Теперь же доктор Холмс призывал на помощь все свои знания о выпечке самого лучшего хлеба. Он вспоминал, как его некогда учили вычислять на бостонском рынке лучшего торговца — по одежде, повадкам и происхождению. Руки щупали и стискивали образцы — резко, отвлеченно и притом властно, как положено рукам врача. Он касался лба носовым платком, и тот становился мокрым. Жуткая старуха за соседним прилавком ткнула пальцем в кусок солонины. Отвлечься на простую задачу удалось ненадолго.

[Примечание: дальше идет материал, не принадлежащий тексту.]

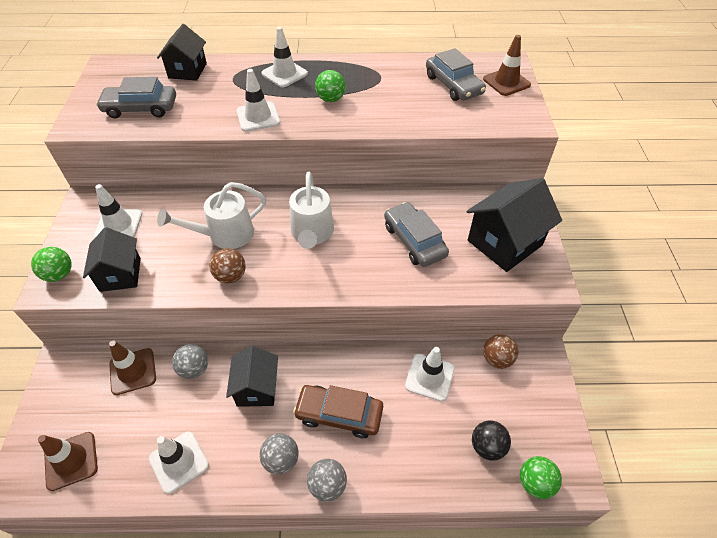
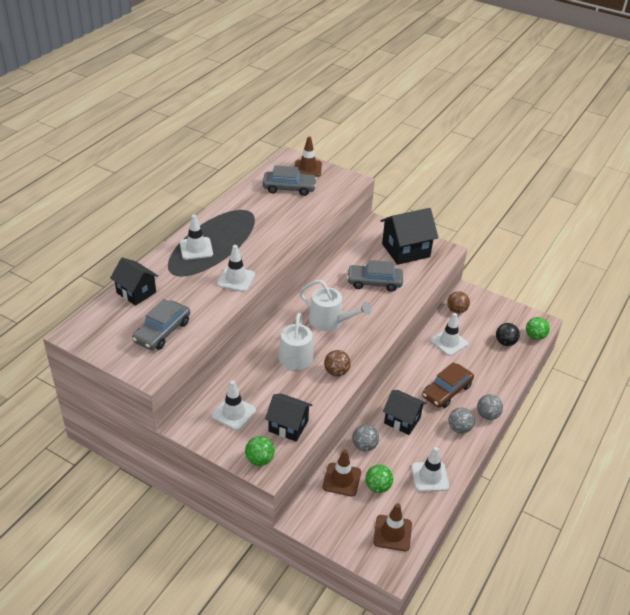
camera: 60 degrees left, 10 degrees down
green ball [315,70,346,102] -> green ball moved to [365,465,393,493]
black house [467,178,562,272] -> black house turned 75 degrees clockwise [380,208,438,265]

Дойдя до лотка некой ирландской матроны, доктор вдруг понял, что трепет, охвативший его в медицинском колледже, укоренен глубже, нежели представлялось вначале. Едва ли тот был вызван одним лишь отвратительным видом изувеченного тела и его безмолвной, но жуткой историей. И вряд ли только тем, что подобную жестокость обрушили на Элишу Тальбота — неотъемлемого от Кембриджа, как Вяз Вашингтона [33]. Нет — в убийстве было что-то знакомое, слишком знакомое.
Купив буханку теплого черного хлеба, Холмс направился к дому. Он спрашивал себя, не приснился ли ему когда-либо сон, обладавший столь странным налетом предвидения. Однако Холмс не верил в подобные страхи. Возможно, он прочел описание ужасающего действа, а потом увидал тело Тальбота, и детали нахлынули без предупреждения. Но какому тексту под силу содержать подобный кошмар? Только не медицинскому журналу. И не «Бостон Транскрипт», разумеется, ибо убийство свершилось совсем недавно. Холмс встал посреди улицы, вообразил, как проповедник месит воздух горящими ногами, как шевелится пламя…
— «Dai calcagni a le punte», — прошептал Холмс. От пят к ногтям — продажные церковники, Святоскупцы, вечно горящие в своих скальных котлованах. Сердце упало. — Данте! Это Данте!